August 11-19, 2006: The ANA World’s Fair of Money in Denver, CO
I’ve now received ANA show feedback from a number of collectors and dealers and I’ve read a blog or two on other dealer sites and articles in various chatrooms, all of which make me wonder whether we attended the same show as everybody else.
Here are the facts from our perspective:
- The ANA was a terrific selling show, one of our very best ever.
- The coins we consigned to auction went very strong.
- The coins in the various auctions that we bid on for clients went very strong.
- The coins we purchased for our own inventory at the auctions went really strong.
- The on-site grading results we received were generally good.
And now, let the narrative begin:
The pre-auctions were interesting. We largely bailed out on the Superior sale and later regretted that. They had some nice consignments and the prices seemed attractive from a dealer buying perspective. ANR, in which we did participate heavily, was a slightly different story. The choice coins in that sale went really strong (really, really strong). Which then led us to Heritage, and their mixed bag of tired dealer inventory coins and lovely choice pieces. We were there from start to finish and bid in every session on the good stuff.
Platinum Night in particular was an interesting dichotomy of the exciting and dull. Throughout the auction the ‘bought back’ bell was dinging like crazy, indicating a coin that failed to meet reserve. But anything really good and choice went super strong. Case in point, we bought the spectacularly beautiful, original 1795 Flowing Hair Dollar – the choicest we had ever seen, but not an upgrade – in NGC AU58. Buying for inventory, we paid $63,250 for a coin which bids $15,750 in AU and $40,000 in MS60.
At that point, having already been in Denver for several days, we began the show proper.
The show itself started in the worst possible way, with the ANA changing our show table number at the last minute, and listing us in the ANA show guide in the wrong place. We were listed at a table which turned out to be snack bar, which is very amusing unless you paid the better part of $10,000 to travel to and set up at a show and this error costs you significant traffic and business.
To make amends, the ANA posted a sign outside the entrance which said ‘Coin Rarities Online is at Table 546’ and that probably helped a lot.
Show traffic seemed just OK (in general, not just for us), but those that were in attendence were evidently there to buy. Our sales were particularly strong in high end items which were, in our admittedly biased view, very choice. Of the top 10 most expensive items in our inventory at the ANA, we sold 7 of them during the show – including the aforementioned 1795 Flowing Hair Dollar, which we sold at the show on day 1 to a knowledgeable collector.
In general, our regular inventory of choice early type and better colonials were exceptionally strong throughout.
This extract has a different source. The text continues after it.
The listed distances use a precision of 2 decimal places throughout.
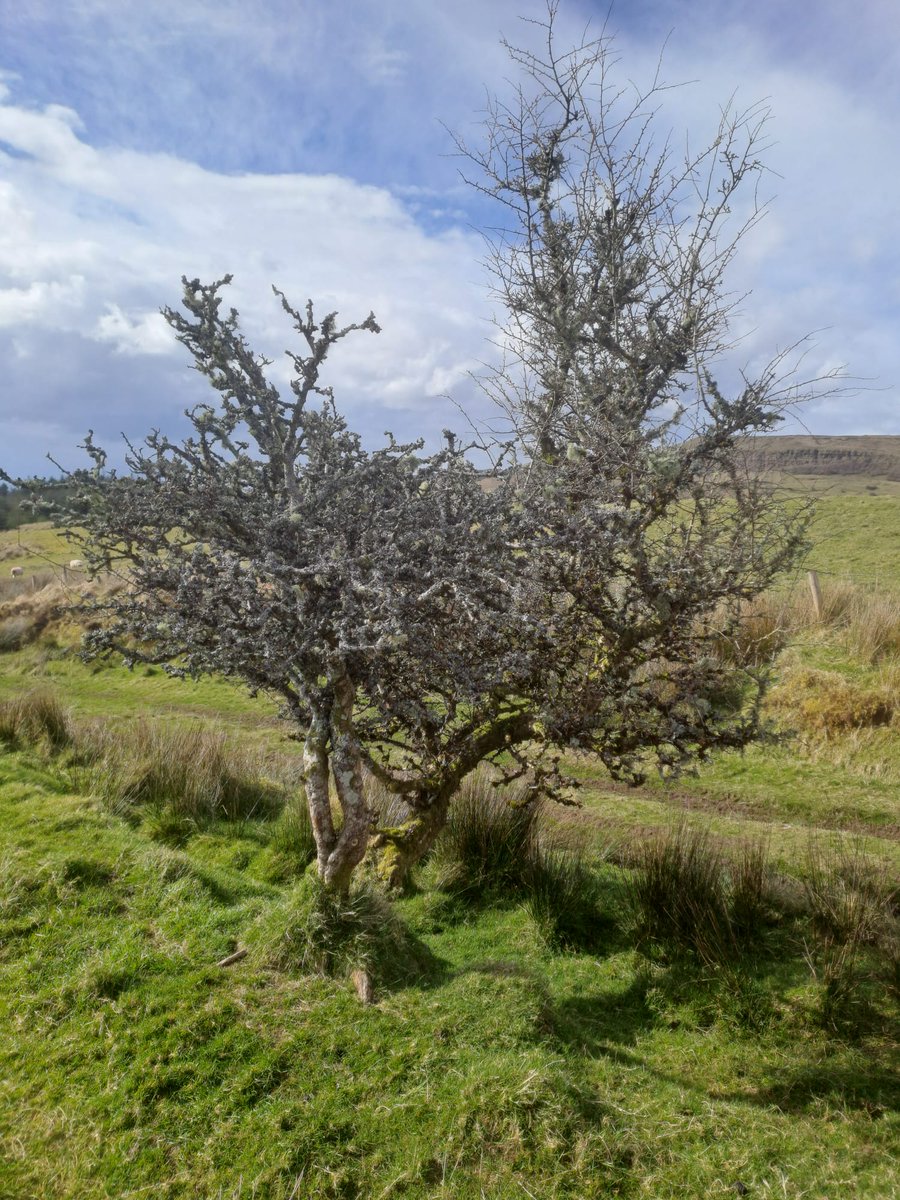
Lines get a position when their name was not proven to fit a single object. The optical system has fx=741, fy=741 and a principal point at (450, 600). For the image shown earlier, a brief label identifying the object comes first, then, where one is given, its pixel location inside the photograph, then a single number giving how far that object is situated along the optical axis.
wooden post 15.12
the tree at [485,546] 4.27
There were areas of the market that were weak, including generic gold with the popular theory being that the new gold Buffalos had siphoned a lot of money out of this market. $3 Gold went soft when the dealer who had been promoting them, and who had caused their prices to nearly double in the last few months, ended his promotion. The same can be said for ‘dated’ $2.5 Indians in higher mint state grades. We don’t deal specifically in any of these areas and so none of this impacted us meaningfully.
In all, we were thrilled with the show overall. Business was great, the venue itself was nice, and Denver was good fun.
Our next trip takes us to a colonial numismatic event and we’ll look forward to recapping that when we’re back.